The other day, when I was going through some old writing, looking for anything that I might be able to do something useful with, I came across a writing exercise that I would often do years ago. I’d put on a random playlist and write whatever the song that came on prompted in me, just for the duration of the song. At the end of an entry from January of 2017, I found one I’d forgotten about, that I wrote to Fields of Gold. Before I read it, I smile, because that’s been our song nearly from the beginning. When I read it, though, I got chills. In the story, it was as though I was writing to you, about us, and the stories that I tell you all the time about how we met in other realities. 

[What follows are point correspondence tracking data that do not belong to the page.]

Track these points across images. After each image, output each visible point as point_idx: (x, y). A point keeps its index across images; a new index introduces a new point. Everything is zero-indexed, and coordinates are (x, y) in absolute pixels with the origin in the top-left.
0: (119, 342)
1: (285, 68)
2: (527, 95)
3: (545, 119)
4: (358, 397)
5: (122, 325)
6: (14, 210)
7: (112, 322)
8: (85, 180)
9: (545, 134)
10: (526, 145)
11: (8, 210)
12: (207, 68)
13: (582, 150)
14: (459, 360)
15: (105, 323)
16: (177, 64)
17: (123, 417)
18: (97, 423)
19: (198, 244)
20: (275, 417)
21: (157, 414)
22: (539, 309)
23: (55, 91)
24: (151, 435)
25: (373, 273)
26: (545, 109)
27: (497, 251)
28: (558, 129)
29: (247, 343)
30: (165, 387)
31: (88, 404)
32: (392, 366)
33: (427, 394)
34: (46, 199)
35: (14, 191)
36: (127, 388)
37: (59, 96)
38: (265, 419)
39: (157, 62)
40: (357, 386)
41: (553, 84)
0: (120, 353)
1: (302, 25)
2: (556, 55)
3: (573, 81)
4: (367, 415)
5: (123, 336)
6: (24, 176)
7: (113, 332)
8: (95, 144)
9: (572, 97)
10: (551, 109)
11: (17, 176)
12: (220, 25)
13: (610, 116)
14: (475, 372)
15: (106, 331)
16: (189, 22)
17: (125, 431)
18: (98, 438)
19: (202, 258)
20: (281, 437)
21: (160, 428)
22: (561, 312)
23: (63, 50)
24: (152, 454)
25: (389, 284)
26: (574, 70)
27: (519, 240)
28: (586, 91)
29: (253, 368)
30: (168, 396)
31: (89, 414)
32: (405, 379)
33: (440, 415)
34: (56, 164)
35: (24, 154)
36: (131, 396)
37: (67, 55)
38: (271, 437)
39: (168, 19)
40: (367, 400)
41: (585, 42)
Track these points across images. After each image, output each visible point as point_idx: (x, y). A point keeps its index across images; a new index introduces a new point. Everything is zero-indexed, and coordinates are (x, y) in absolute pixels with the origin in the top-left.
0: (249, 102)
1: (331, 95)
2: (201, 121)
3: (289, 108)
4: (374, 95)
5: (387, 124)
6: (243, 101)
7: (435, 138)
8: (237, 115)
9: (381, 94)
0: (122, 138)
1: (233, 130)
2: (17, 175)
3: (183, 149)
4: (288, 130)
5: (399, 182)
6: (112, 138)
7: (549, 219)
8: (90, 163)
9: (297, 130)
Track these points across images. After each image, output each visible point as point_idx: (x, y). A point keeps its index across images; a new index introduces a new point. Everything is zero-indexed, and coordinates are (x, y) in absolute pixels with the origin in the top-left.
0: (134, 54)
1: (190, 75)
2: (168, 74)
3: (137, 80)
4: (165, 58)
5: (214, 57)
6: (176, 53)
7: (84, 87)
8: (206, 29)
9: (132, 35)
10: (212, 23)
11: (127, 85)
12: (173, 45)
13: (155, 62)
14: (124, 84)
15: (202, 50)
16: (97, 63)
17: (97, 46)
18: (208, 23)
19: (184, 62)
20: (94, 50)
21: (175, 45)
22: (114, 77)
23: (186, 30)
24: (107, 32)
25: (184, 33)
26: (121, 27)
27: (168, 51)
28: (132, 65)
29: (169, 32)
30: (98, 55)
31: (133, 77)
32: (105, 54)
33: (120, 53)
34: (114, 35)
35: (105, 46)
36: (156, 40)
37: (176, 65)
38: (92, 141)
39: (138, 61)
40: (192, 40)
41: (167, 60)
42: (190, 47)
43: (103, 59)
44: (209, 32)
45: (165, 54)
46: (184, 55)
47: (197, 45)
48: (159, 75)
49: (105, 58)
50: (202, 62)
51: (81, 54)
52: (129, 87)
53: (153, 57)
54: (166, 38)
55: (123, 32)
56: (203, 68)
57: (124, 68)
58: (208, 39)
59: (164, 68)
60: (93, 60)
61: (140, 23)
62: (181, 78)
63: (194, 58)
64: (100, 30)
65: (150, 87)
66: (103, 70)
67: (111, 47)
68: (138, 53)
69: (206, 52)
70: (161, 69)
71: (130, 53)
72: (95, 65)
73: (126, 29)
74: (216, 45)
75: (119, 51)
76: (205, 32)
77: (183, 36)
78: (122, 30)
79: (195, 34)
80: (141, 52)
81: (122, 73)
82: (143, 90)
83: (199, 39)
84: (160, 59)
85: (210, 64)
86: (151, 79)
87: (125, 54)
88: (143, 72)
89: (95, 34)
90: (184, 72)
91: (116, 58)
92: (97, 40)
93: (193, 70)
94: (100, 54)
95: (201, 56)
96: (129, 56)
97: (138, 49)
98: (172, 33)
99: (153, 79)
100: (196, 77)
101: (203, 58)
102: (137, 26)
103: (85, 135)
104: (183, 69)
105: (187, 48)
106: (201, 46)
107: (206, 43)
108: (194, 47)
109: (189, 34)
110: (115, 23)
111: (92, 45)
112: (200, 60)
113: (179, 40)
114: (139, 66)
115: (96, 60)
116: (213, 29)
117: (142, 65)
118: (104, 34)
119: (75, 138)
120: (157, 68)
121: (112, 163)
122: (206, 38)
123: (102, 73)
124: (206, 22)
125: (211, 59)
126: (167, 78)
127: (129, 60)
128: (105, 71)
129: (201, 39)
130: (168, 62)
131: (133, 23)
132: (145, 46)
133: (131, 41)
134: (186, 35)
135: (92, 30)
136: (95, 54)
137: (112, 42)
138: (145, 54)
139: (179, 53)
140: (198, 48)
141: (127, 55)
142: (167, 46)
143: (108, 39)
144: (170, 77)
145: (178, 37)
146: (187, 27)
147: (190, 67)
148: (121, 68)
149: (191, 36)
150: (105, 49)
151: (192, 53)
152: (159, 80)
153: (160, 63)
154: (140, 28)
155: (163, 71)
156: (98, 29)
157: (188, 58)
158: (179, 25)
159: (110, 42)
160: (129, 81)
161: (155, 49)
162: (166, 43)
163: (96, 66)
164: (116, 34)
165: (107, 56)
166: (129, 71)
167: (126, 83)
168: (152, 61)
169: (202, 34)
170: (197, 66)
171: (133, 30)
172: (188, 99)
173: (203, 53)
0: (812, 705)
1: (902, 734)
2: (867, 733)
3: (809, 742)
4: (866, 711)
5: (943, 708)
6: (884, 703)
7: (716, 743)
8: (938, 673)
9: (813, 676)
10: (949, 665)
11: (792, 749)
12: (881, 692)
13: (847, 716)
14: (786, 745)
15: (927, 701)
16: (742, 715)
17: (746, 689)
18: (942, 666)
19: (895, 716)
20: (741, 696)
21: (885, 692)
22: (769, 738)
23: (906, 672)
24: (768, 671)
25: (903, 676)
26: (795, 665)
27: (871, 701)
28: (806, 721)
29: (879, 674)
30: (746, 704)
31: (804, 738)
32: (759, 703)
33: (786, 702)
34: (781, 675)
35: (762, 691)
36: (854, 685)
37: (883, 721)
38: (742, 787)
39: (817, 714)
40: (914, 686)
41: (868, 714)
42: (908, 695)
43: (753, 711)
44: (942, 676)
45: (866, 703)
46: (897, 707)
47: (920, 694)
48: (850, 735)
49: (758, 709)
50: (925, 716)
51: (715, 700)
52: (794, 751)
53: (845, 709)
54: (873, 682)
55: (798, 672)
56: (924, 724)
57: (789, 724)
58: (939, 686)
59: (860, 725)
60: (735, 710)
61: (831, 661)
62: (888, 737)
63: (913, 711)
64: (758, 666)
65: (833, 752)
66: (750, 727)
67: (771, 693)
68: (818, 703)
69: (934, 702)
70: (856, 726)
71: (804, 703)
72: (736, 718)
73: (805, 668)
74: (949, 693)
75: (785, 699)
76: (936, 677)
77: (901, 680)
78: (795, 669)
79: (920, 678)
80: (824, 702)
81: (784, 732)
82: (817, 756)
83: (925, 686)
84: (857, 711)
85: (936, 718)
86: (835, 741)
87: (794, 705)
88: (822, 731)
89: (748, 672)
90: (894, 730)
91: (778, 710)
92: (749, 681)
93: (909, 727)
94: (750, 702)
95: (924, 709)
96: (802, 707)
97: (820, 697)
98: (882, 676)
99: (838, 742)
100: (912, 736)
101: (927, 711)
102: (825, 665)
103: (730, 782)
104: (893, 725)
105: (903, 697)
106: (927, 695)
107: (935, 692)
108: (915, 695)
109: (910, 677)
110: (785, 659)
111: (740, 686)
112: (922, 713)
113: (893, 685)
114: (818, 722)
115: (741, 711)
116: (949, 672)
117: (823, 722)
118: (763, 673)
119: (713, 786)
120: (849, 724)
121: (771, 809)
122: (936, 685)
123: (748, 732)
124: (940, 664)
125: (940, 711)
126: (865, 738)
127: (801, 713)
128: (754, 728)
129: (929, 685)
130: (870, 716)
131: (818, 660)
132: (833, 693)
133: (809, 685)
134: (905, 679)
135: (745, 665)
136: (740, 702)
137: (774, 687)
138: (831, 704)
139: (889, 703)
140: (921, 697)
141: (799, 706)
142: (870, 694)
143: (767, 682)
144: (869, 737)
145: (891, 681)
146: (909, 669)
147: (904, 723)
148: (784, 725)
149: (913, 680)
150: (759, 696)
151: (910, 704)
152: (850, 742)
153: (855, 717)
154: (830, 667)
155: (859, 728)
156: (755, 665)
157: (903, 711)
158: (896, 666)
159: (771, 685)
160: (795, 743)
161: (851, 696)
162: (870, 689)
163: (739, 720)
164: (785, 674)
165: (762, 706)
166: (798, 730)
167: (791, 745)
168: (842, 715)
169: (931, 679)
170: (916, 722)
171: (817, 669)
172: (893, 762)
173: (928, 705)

Eva Cassidy - Fields of Gold


In a thousand worlds, they had been married. They’d had children, grown older, argued, made up, forged endless varied lives. He had told her, one lonely 4am, as they watched the snow drift outside his window, about the idea of infinite universes, each one created by a single choice made, where everything that could happen had. He’d held her hand. She’d rested her head against his chest and listened while he told her stories.


He told her, because he was always good with words, about the ones where they had grown up next door, rather than across a world from one another. He told her about the time they had met in college, in a literature class, and he’d walked her back to her dorm, too intimidated by her beauty to ask her out for weeks. He told her about the ones where they met in the highlands of Scotland, old and weathered by loss and a lifetime of never quite feeling complete. The tales of their adventures were wild and sweet and always, always, filled with love. Each ended the same way, though; every path led to them.


She’d tucked herself into his chest, his arms tightening around her, reflexively gathering her in closer as he spoke, never losing the rhythm, telling her about the time they’d met in middle school and he’d made her the mixtapes that would eventually be played for their first dance as man and wife. She’d wrapped her hands up in the hem of his shirt, laughing when he laughed, crying, even when he didn’t, the soft, silent tears of love found.


This isn’t the first time I’ve found something that, against all reason, seems to have been written for you, and I can’t help but think back to the evening when you told me that you felt that Fate had a hand in our meeting, that we’d been nudged gently throughout our lives into situations that made us the people we needed to be when we finally met. Every time I come across something like that piece, it feels a little more like you were right. I’m a realist, and a scientist, but I’m also a romantic, and there’s some part of me that can’t help but wonder at how we found one another, and how well we just…fit. I’m comfortable never knowing one way or another, but my heart wants to agree with you, so I will, because I love you, my sweet girl, in this world, and any other.